# GTF -tadpole pics



## Noxious (Dec 5, 2006)

G'day

The biggest are about 5cm pretty bulky too. Only managed to raise about 40 to this size, after a miss-hap with the filter.


----------



## Ashleigh:] (Dec 5, 2006)

omg they are so cute! Must be exciting waiting for the legs and then the tail and stuff! 
Please keep the pics coming of their diff stages!!


----------



## Adandiluvsmyreptiles (Dec 6, 2006)

Congrats!!! I am still trying to get mine to breed!! My Red Eyes have been cuddling for 24 hours but no eggs yet!! Keep us updated.


----------



## Tatelina (Dec 6, 2006)

GTP?
What happened with the filter? Sounds messy.


----------



## Adandiluvsmyreptiles (Dec 6, 2006)

I would suggest no filter. But then again I can't get mine to breed!!!! The tadpoles eat any algie as this is what they grow up on.


----------



## Noxious (Dec 6, 2006)

I dont even have a filter with them now, they are in a 2' tank. Growing fell just do a couple small water changes a week.


----------



## Adandiluvsmyreptiles (Dec 6, 2006)

How many eggs did you start with??


----------



## Noxious (Dec 6, 2006)

Hard to estimate - about 400-500 hundred most died when I transported them.


----------



## Adandiluvsmyreptiles (Dec 6, 2006)

Bummer. Got any pics of the tank they bred in?


----------



## Noxious (Dec 8, 2006)

It's just a fish tank with about 10cm of water along the entire bottom, with a couple rocks to get out on nothing too special.


----------

Provided material
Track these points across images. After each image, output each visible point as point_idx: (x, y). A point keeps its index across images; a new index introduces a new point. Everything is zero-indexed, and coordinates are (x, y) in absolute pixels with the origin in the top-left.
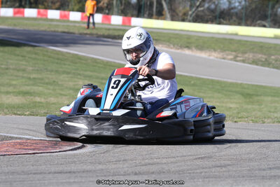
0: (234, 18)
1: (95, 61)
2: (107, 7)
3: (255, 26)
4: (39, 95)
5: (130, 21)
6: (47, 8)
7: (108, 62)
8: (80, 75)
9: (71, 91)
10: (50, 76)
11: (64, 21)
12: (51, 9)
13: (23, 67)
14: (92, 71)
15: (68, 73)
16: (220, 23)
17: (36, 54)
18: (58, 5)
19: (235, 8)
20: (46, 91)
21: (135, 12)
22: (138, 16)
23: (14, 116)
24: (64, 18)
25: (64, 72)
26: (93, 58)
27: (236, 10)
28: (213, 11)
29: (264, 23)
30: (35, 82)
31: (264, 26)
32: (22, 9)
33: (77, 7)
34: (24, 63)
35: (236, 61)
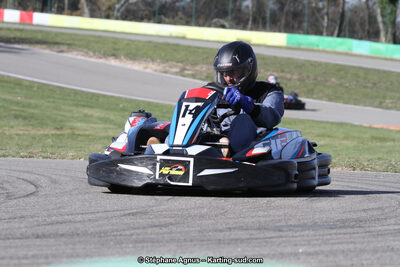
0: (180, 14)
3: (210, 26)
5: (31, 18)
16: (160, 22)
22: (42, 10)
27: (182, 4)
28: (150, 4)
29: (222, 21)
31: (223, 27)
35: (183, 76)
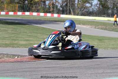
0: (94, 14)
1: (49, 29)
2: (52, 11)
3: (101, 17)
4: (31, 41)
5: (60, 16)
6: (33, 12)
7: (53, 29)
8: (44, 34)
9: (42, 39)
10: (35, 35)
11: (39, 16)
12: (34, 12)
13: (26, 32)
14: (48, 33)
15: (41, 33)
16: (90, 16)
17: (30, 27)
18: (36, 11)
19: (94, 11)
20: (34, 39)
21: (62, 13)
22: (63, 14)
23: (25, 48)
24: (38, 15)
25: (39, 33)
26: (48, 28)
28: (87, 12)
29: (104, 16)
30: (30, 36)
31: (104, 17)
32: (24, 12)
33: (42, 11)
34: (26, 30)
35: (96, 28)
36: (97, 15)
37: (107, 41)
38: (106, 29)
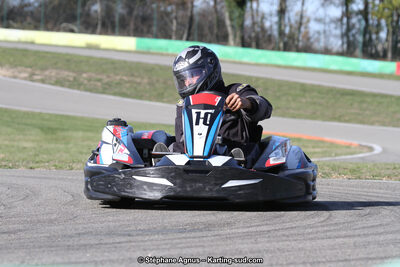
0: (29, 19)
3: (58, 30)
16: (8, 27)
19: (29, 5)
27: (30, 9)
29: (71, 26)
31: (72, 31)
35: (33, 81)
36: (42, 25)
37: (80, 134)
38: (75, 84)
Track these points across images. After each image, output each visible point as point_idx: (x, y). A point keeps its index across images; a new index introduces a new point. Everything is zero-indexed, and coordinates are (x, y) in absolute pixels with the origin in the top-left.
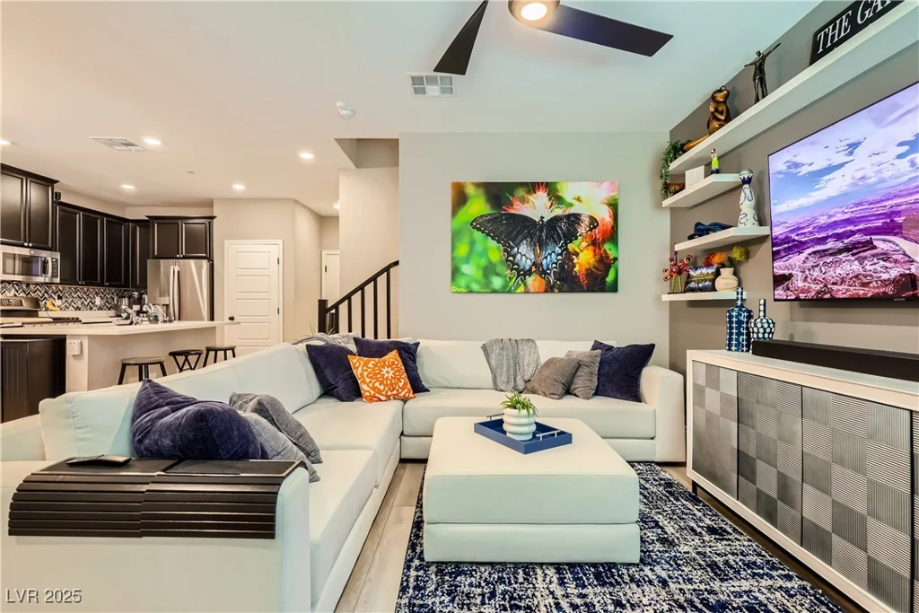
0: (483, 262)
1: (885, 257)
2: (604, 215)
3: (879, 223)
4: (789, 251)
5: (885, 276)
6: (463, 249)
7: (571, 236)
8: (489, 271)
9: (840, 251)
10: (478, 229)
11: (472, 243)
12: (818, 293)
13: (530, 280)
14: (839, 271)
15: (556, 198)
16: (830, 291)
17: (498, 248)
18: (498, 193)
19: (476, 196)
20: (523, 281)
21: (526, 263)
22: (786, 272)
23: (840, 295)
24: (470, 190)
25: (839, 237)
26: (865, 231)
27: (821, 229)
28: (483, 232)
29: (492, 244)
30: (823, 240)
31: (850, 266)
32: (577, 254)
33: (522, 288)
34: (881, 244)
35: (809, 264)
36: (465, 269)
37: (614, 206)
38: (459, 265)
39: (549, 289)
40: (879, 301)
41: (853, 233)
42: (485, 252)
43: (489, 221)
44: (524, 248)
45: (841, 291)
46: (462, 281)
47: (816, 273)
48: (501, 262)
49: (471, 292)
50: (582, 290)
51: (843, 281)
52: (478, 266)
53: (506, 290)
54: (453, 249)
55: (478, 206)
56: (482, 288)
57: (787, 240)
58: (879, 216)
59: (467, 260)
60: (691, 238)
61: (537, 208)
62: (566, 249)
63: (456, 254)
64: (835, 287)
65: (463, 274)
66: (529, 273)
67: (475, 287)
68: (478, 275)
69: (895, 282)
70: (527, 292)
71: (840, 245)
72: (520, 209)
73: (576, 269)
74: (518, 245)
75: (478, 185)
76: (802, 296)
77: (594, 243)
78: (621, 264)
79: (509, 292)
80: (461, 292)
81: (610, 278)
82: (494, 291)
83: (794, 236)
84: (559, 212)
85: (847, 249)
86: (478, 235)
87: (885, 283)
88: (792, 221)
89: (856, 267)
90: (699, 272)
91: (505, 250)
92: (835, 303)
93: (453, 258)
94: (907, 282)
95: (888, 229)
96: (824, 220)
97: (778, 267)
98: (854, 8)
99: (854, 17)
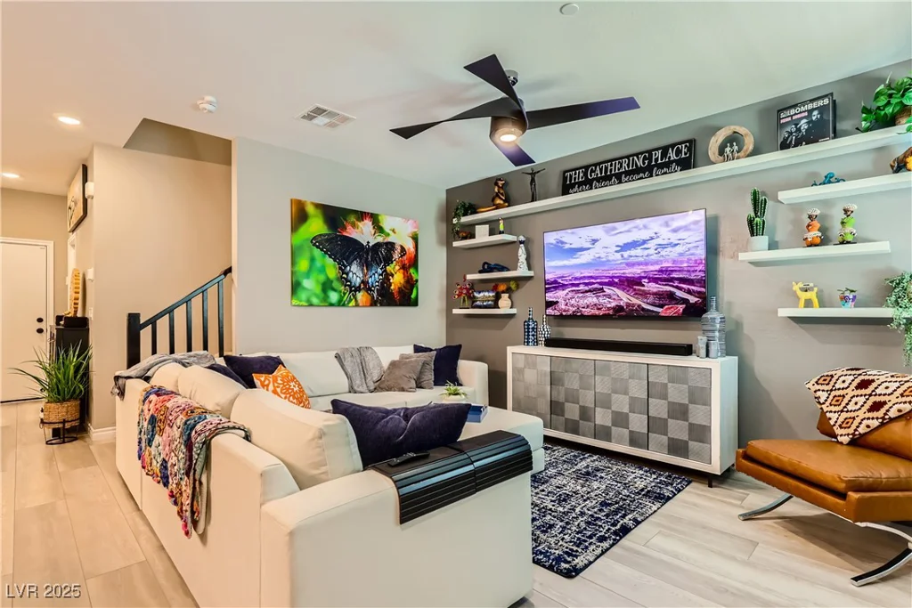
0: (322, 278)
1: (609, 296)
2: (409, 246)
3: (607, 280)
4: (556, 288)
5: (609, 306)
6: (303, 265)
7: (388, 260)
8: (327, 286)
9: (587, 292)
10: (318, 247)
11: (312, 260)
12: (574, 312)
13: (360, 295)
14: (586, 301)
15: (379, 228)
16: (581, 311)
17: (334, 266)
18: (335, 216)
19: (315, 216)
20: (354, 296)
21: (357, 281)
22: (554, 300)
23: (586, 314)
24: (310, 209)
25: (586, 284)
26: (600, 283)
27: (576, 279)
28: (322, 250)
29: (329, 261)
30: (577, 285)
31: (591, 299)
32: (392, 275)
33: (353, 303)
34: (607, 290)
35: (569, 297)
36: (306, 283)
37: (415, 238)
38: (300, 279)
39: (373, 303)
40: (606, 317)
41: (594, 283)
42: (323, 270)
43: (327, 240)
44: (355, 268)
45: (587, 312)
46: (303, 295)
47: (573, 302)
48: (338, 279)
49: (311, 305)
50: (396, 305)
51: (588, 307)
52: (317, 281)
53: (341, 304)
54: (293, 263)
55: (316, 226)
56: (321, 302)
57: (555, 282)
58: (607, 277)
59: (308, 275)
60: (480, 272)
61: (363, 233)
62: (385, 271)
63: (297, 269)
64: (583, 310)
65: (304, 289)
66: (358, 289)
67: (315, 301)
68: (318, 290)
69: (614, 308)
70: (357, 305)
71: (587, 288)
72: (352, 233)
73: (392, 287)
74: (350, 264)
75: (318, 206)
76: (564, 313)
77: (404, 268)
78: (420, 284)
79: (344, 305)
80: (302, 306)
81: (413, 296)
82: (331, 305)
83: (560, 281)
84: (380, 239)
85: (590, 291)
86: (317, 252)
87: (609, 309)
88: (559, 273)
89: (595, 300)
90: (482, 294)
91: (340, 268)
92: (583, 317)
93: (293, 273)
94: (619, 309)
95: (611, 284)
96: (578, 275)
97: (549, 296)
98: (588, 168)
99: (585, 174)
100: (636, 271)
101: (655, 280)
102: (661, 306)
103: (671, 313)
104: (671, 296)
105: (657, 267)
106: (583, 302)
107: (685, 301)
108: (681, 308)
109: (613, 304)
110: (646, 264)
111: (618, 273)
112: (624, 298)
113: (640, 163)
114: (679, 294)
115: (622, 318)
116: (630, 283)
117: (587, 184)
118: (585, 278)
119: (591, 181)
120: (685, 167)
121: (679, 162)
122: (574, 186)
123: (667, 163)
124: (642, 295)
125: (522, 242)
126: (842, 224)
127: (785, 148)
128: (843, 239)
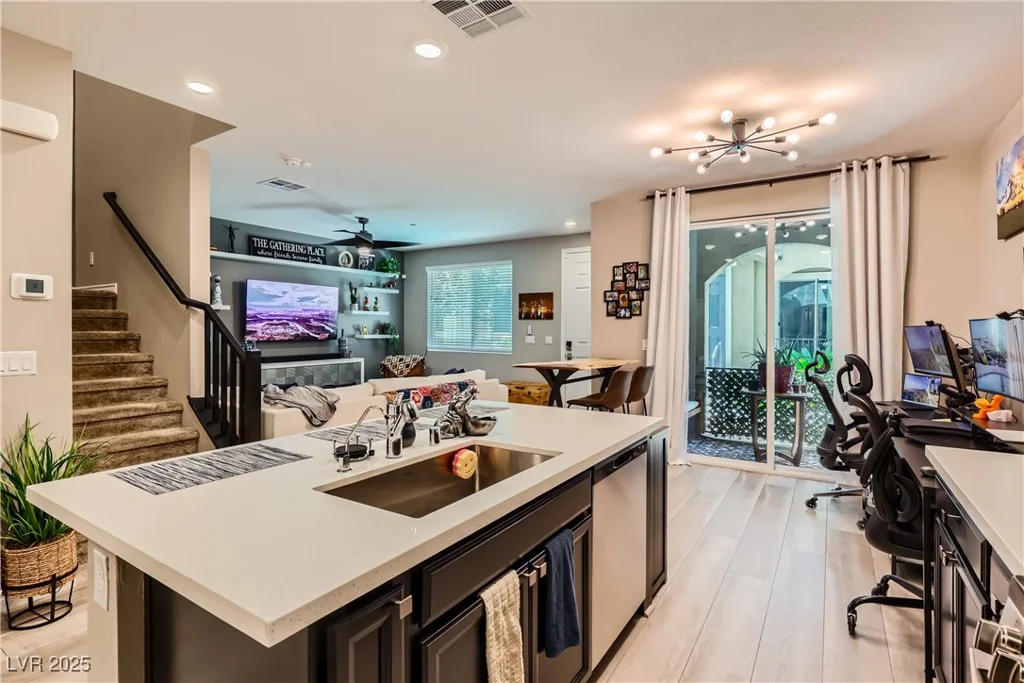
1: (292, 328)
3: (291, 318)
4: (255, 321)
5: (291, 334)
9: (278, 325)
12: (268, 338)
14: (277, 331)
16: (273, 338)
22: (253, 329)
25: (278, 320)
27: (271, 316)
30: (272, 320)
31: (281, 330)
34: (291, 324)
35: (265, 327)
40: (289, 341)
41: (283, 319)
45: (277, 338)
47: (268, 331)
57: (255, 316)
58: (291, 316)
69: (294, 335)
71: (278, 323)
76: (261, 339)
83: (259, 316)
85: (280, 324)
87: (291, 336)
88: (259, 310)
89: (282, 330)
92: (274, 341)
94: (297, 336)
95: (293, 320)
96: (272, 313)
97: (249, 327)
98: (269, 240)
99: (268, 244)
100: (307, 314)
101: (315, 320)
102: (319, 334)
103: (323, 337)
104: (323, 328)
105: (317, 313)
106: (274, 332)
107: (328, 331)
108: (327, 335)
109: (294, 333)
110: (312, 311)
111: (298, 314)
112: (301, 329)
113: (301, 251)
114: (327, 328)
115: (298, 341)
116: (303, 321)
117: (270, 252)
118: (277, 315)
119: (273, 251)
120: (325, 263)
121: (321, 258)
122: (260, 249)
123: (316, 257)
124: (310, 327)
125: (217, 281)
126: (376, 303)
127: (361, 268)
128: (376, 309)
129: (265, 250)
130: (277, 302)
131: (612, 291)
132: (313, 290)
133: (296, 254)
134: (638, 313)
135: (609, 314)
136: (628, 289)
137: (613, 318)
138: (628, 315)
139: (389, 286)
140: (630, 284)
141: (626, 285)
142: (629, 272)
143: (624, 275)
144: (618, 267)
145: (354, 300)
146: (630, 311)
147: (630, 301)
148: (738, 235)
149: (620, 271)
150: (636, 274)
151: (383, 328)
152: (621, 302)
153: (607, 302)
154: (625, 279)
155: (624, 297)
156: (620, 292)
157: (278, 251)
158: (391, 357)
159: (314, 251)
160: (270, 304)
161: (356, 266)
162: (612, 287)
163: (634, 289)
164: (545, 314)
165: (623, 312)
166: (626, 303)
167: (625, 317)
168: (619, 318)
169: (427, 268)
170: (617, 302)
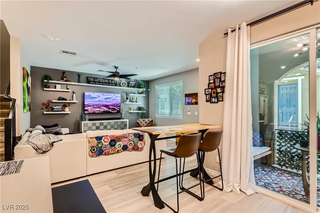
1: (102, 109)
4: (88, 106)
12: (93, 112)
26: (100, 106)
27: (94, 104)
30: (94, 106)
31: (98, 109)
34: (102, 107)
35: (92, 108)
40: (101, 113)
45: (96, 112)
47: (93, 110)
57: (88, 105)
58: (102, 104)
60: (58, 100)
76: (90, 113)
85: (98, 107)
88: (89, 103)
89: (99, 109)
90: (56, 107)
92: (95, 113)
94: (104, 111)
95: (103, 106)
96: (94, 103)
97: (86, 108)
98: (94, 78)
99: (94, 79)
100: (108, 104)
101: (111, 106)
102: (113, 111)
103: (115, 112)
104: (115, 109)
105: (112, 103)
106: (95, 110)
107: (117, 110)
108: (116, 111)
109: (103, 110)
110: (110, 102)
111: (105, 104)
112: (106, 109)
113: (107, 81)
114: (116, 108)
115: (105, 113)
116: (106, 106)
117: (95, 82)
118: (96, 104)
119: (96, 82)
120: (116, 85)
121: (115, 84)
122: (91, 81)
123: (113, 84)
124: (109, 108)
125: (74, 93)
126: (136, 100)
127: (130, 87)
128: (136, 102)
129: (93, 82)
130: (96, 100)
131: (208, 89)
132: (110, 95)
133: (105, 83)
134: (221, 100)
135: (207, 101)
136: (216, 87)
137: (209, 103)
138: (216, 101)
139: (142, 93)
140: (217, 84)
141: (215, 85)
142: (217, 78)
143: (214, 80)
144: (211, 76)
145: (127, 99)
146: (217, 99)
147: (217, 93)
148: (296, 55)
149: (212, 78)
150: (220, 78)
151: (140, 109)
152: (213, 95)
153: (206, 95)
154: (214, 82)
155: (214, 92)
156: (212, 89)
157: (98, 82)
158: (140, 119)
159: (112, 82)
160: (93, 100)
161: (128, 86)
162: (209, 86)
163: (219, 87)
164: (194, 102)
165: (213, 100)
166: (215, 94)
167: (215, 102)
168: (212, 103)
169: (155, 86)
170: (211, 94)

Activity list
1. Please transcribe the passage of the tadpole thread starting with "## Noxious (Dec 8, 2006)" and going on through "nothing too special.".
2. Name every distinct user who posted in the tadpole thread.

Solutions in order
1.
## Noxious (Dec 8, 2006)

It's just a fish tank with about 10cm of water along the entire bottom, with a couple rocks to get out on nothing too special.

2. Noxious, Ashleigh:], Adandiluvsmyreptiles, Tatelina